From up here, maybe seventy meters above the strip, the scattered remains of the shuttle glittered in the sun. I could see the two craters, one about halfway along, and another maybe a third of the way from the far end. Across the little valley, less than a klick, the hills rose slightly higher than the one we lay on. The cliffs on one were just as impressive as I’d thought. The others rose more gently from the valley floor. All were covered with the same green scrub, thick enough to hide an army. Either army.
I told the captain all this, and nodded when Skip held up the control box the Gerin had used with their detectors. We could use the stuff once we figured out the controls, and if they were dumb enough to give us an hour, we’d have no problems. No problems other than being a single drop team sitting beside a useless strip, with the Gerin perfectly aware of our location and identity.
Brightness bloomed in the zenith, and I glanced up. Something big had taken a hit—another shuttle? We were supposed to have 200 shuttle flights on this mission, coming out of five cruisers—a fullscale assault landing, straight onto a defended planet. If that sounds impossibly stupid, you haven’t read much military history—there are some commanders that have this thing about butting heads with an enemy strength, and all too many of them have political connections. Thunder fell out of the sky, and I added up the seconds I’d been counting. Ten thousand meters when they’d been blown—no one was going to float down from that one. ”

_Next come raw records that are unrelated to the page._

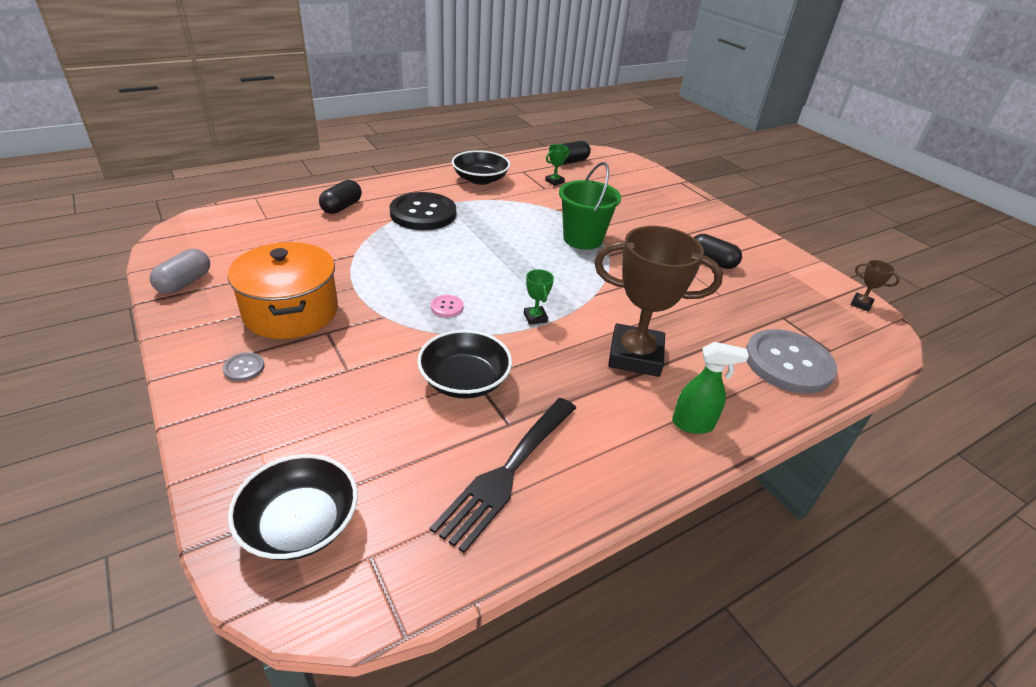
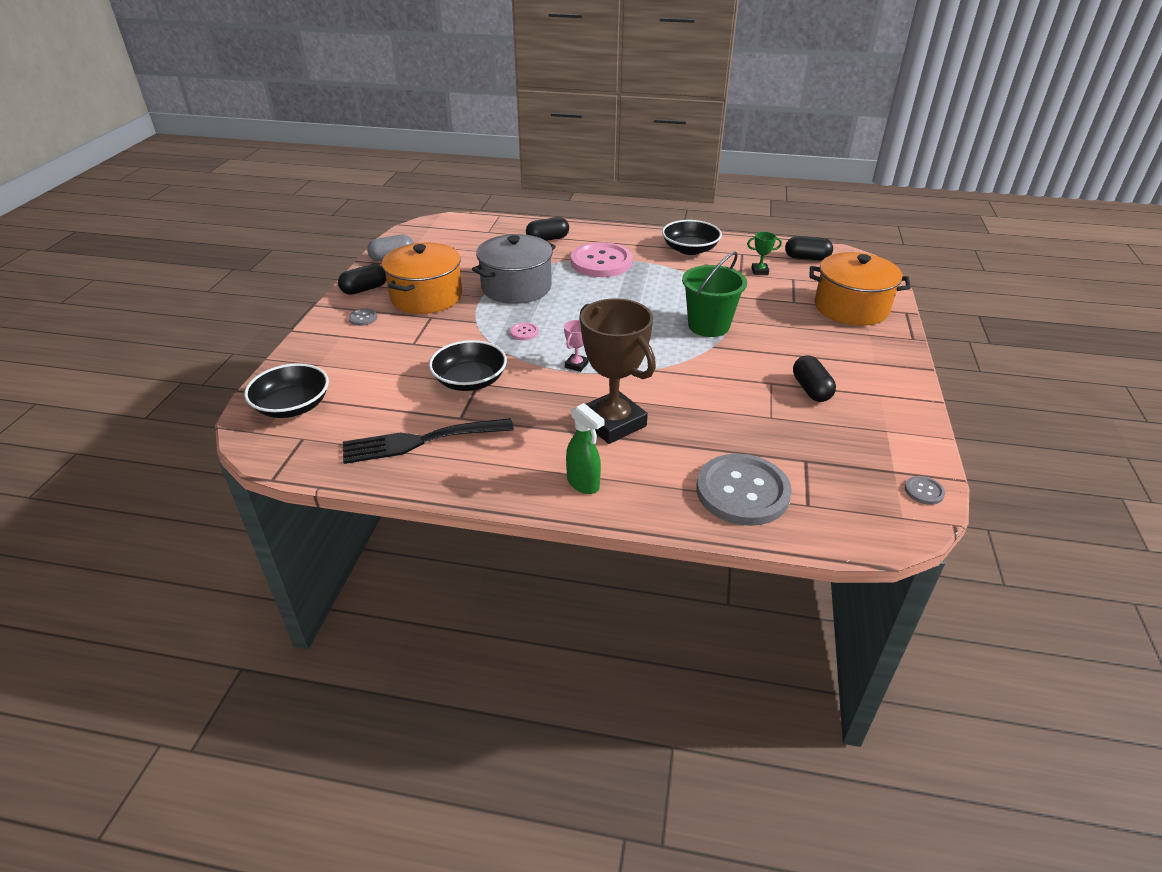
camera: 45 degrees right, 0 degrees up
(198, 333) = (364, 289): none -> black capsule
(376, 265) = (516, 287): none -> grey pot
(423, 213) = (601, 262): black button -> pink button
(535, 318) = (576, 365): green trophy -> pink trophy
(648, 190) = (851, 307): none -> orange pot
(861, 304) = (924, 491): brown trophy -> grey button

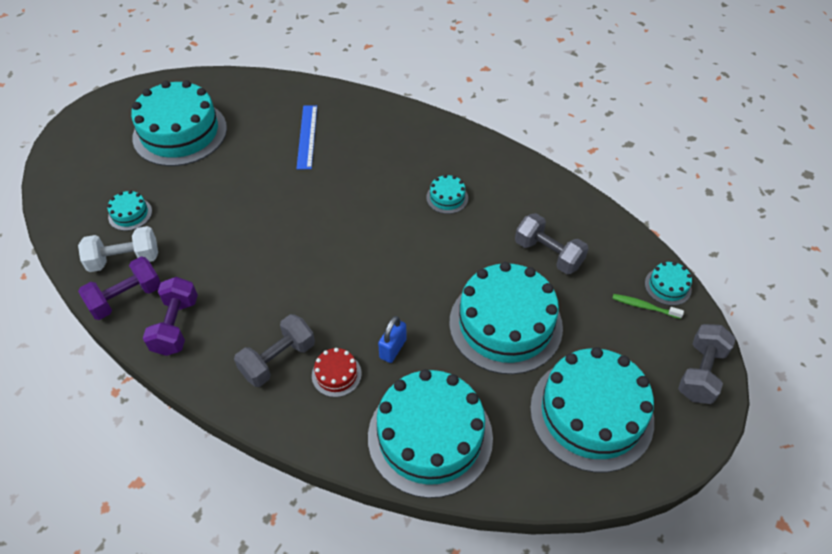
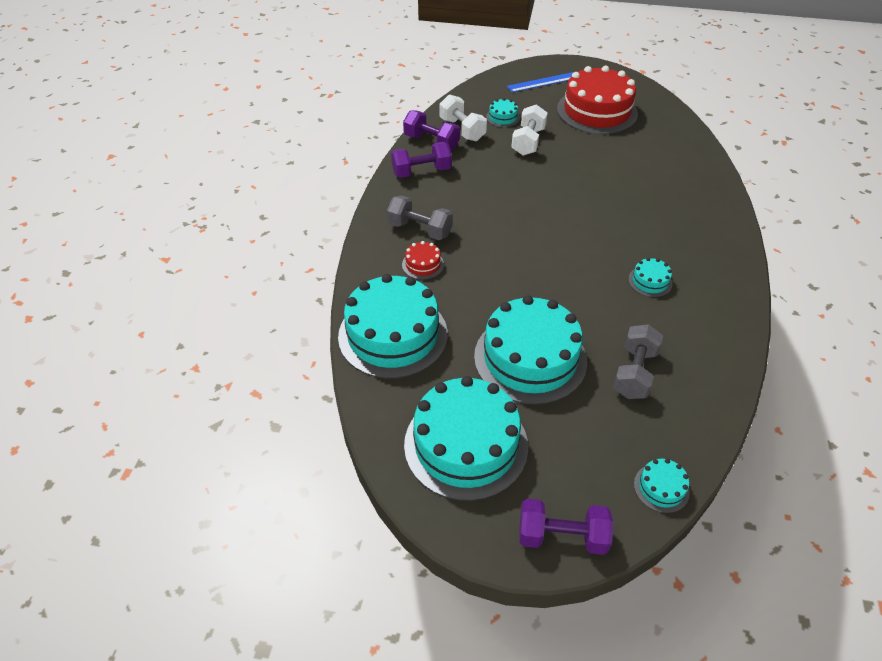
camera: 70 degrees right, 5 degrees down
(180, 133) = (597, 111): turquoise cake -> red cake
(190, 208) = (528, 142): none -> white dumbbell
(307, 136) = (650, 175): blue ruler -> blue ruler (543, 82)
(393, 349) = (463, 290): blue padlock -> none
(644, 306) = (619, 469): green toothbrush -> none
(700, 373) = (562, 536): grey dumbbell -> purple dumbbell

“What kind of an idiot… ?” Lonnie began; I waved him to silence. Things were bad enough without starting that—we could place the blame later. With a knifeblade, if necessary.
“Vargas…” The captain’s voice in my earplug drowned out the whisper of the breeze through stiff leaves. I pushed the subvoc microphone against my throat and barely murmured an answer. “Drop command says we lost thirty cents on the dollar. Beta Site took in four shuttles before it was shut out.” Double normal losses on a hostile landing, then, and it sounded like we didn’t have a secure strip. I tried to remember exactly where Beta Site was. “We’re supposed to clear this strip, get it ready for the next wave—”
I must have made some sound, without meaning to, because there was a long pause before he went on. If the original idea had been stupid, this one was stupid plus. Even a lowly enlisted man knows it’s stupid to reinforce failure, why can’t the brass learn it? We weren’t engineers; we didn’t have the machinery to fill those craters, or the manpower to clear the surrounding hills of Gerin and keep the fighters off.
“They’re gonna do a flyby drop of machinery,” he went on. I knew better than to say what I thought. No way I could stop them, if they wanted to mash their machinery on these hills. “We’re going to put up the flyspy—you got a good view from there?”
“Yessir.” I looked across the valley, around at all the green-clad slopes. The flyspy was another one of those things that you hated having to take care of until it saved your life. “By wire, or by remote?”
“Wire first.” That was smart; that way they wouldn’t have a radio source to lock onto. “I’m sending up the flyspy team, and some rockers. Send Davies back down.” Rockers: rocket men, who could take out those Gerin fighters, always assuming they saw them in time, which they would if we got our detection set up.